[ACTIVITY] Search the entries below for the word "Deze" and copy every line where it appears.

[SUPPLIED ENTRIES]
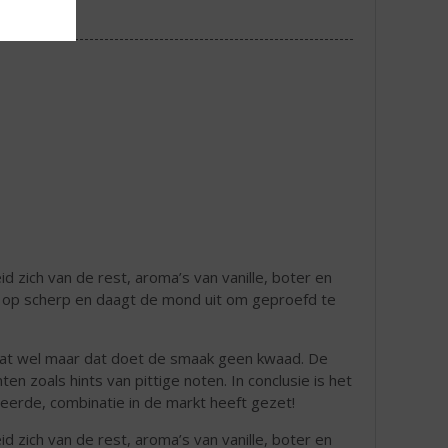
d zich van de rest, aroma’s van vanille, boter en
s op scherp en daagt de mond uit om geproefd te
 dat wel maar dat doet de smaak geen kwaad. De
 zoals hints van pittige noten. In conclusie is het
eerde, combinatie in de markt heeft gezet!
d zich van de rest, aroma’s van vanille, boter en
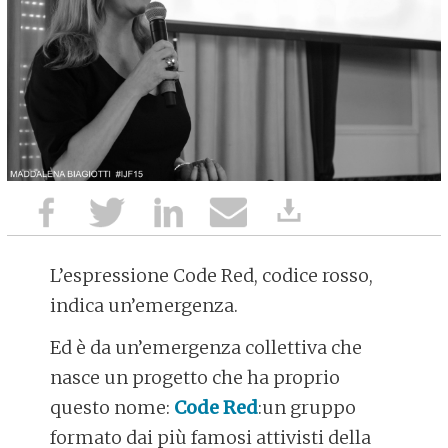
L’espressione Code Red, codice rosso,
indica un’emergenza.
Ed è da un’emergenza collettiva che
nasce un progetto che ha proprio
questo nome:
Code Red
:un gruppo
formato dai più famosi attivisti della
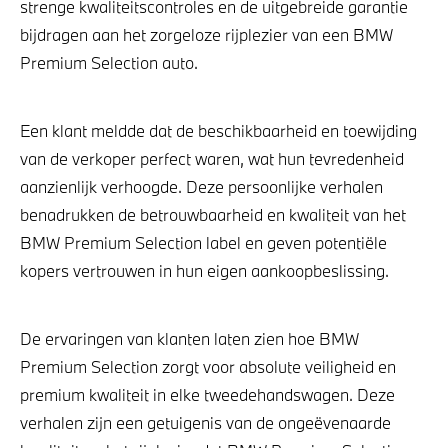
strenge kwaliteitscontroles en de uitgebreide garantie
bijdragen aan het zorgeloze rijplezier van een BMW
Premium Selection auto.
Een klant meldde dat de beschikbaarheid en toewijding
van de verkoper perfect waren, wat hun tevredenheid
aanzienlijk verhoogde. Deze persoonlijke verhalen
benadrukken de betrouwbaarheid en kwaliteit van het
BMW Premium Selection label en geven potentiële
kopers vertrouwen in hun eigen aankoopbeslissing.
De ervaringen van klanten laten zien hoe BMW
Premium Selection zorgt voor absolute veiligheid en
premium kwaliteit in elke tweedehandswagen. Deze
verhalen zijn een getuigenis van de ongeëvenaarde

[FINISHED TASK]
aanzienlijk verhoogde. Deze persoonlijke verhalen
premium kwaliteit in elke tweedehandswagen. Deze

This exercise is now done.